Exercise: Once you find the line with "NL - Onderzoek- en behandelbanken" in the data that follows, repeat it and every line after it exactly, through the line with "representative if you have any questions.".

Stored data:

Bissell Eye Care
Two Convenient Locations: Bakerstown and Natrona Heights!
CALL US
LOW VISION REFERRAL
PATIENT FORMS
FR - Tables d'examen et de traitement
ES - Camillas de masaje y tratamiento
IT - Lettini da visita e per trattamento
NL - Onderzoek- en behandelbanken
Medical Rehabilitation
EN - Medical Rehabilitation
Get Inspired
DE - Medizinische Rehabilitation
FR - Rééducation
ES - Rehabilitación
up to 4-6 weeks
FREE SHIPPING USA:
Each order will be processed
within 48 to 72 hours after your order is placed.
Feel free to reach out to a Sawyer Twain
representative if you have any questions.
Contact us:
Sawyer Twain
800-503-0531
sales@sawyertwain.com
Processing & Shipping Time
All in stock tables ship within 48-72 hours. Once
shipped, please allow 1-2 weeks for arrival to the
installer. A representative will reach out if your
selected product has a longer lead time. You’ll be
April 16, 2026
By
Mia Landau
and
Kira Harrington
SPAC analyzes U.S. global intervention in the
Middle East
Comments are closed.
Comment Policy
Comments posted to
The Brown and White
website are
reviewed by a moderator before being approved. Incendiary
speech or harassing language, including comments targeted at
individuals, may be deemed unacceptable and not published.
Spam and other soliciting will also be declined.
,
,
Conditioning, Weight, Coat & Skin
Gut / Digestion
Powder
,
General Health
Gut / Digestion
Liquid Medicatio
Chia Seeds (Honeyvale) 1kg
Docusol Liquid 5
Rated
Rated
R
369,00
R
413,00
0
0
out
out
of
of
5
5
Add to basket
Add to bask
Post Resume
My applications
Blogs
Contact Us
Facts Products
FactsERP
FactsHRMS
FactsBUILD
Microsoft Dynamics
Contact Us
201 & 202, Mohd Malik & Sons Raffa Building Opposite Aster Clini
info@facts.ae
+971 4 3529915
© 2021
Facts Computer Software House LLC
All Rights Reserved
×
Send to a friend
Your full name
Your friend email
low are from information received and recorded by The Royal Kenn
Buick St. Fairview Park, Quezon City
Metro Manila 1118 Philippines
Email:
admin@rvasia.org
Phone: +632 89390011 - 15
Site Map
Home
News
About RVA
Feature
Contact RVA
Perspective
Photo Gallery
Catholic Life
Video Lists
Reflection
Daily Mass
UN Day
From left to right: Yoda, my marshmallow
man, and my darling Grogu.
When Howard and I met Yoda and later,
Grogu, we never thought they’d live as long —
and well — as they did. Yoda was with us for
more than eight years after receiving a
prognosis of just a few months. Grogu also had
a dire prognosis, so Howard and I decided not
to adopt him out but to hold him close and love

Answer box:
NL - Onderzoek- en behandelbanken
Medical Rehabilitation
EN - Medical Rehabilitation
Get Inspired
DE - Medizinische Rehabilitation
FR - Rééducation
ES - Rehabilitación
up to 4-6 weeks
FREE SHIPPING USA:
Each order will be processed
within 48 to 72 hours after your order is placed.
Feel free to reach out to a Sawyer Twain
representative if you have any questions.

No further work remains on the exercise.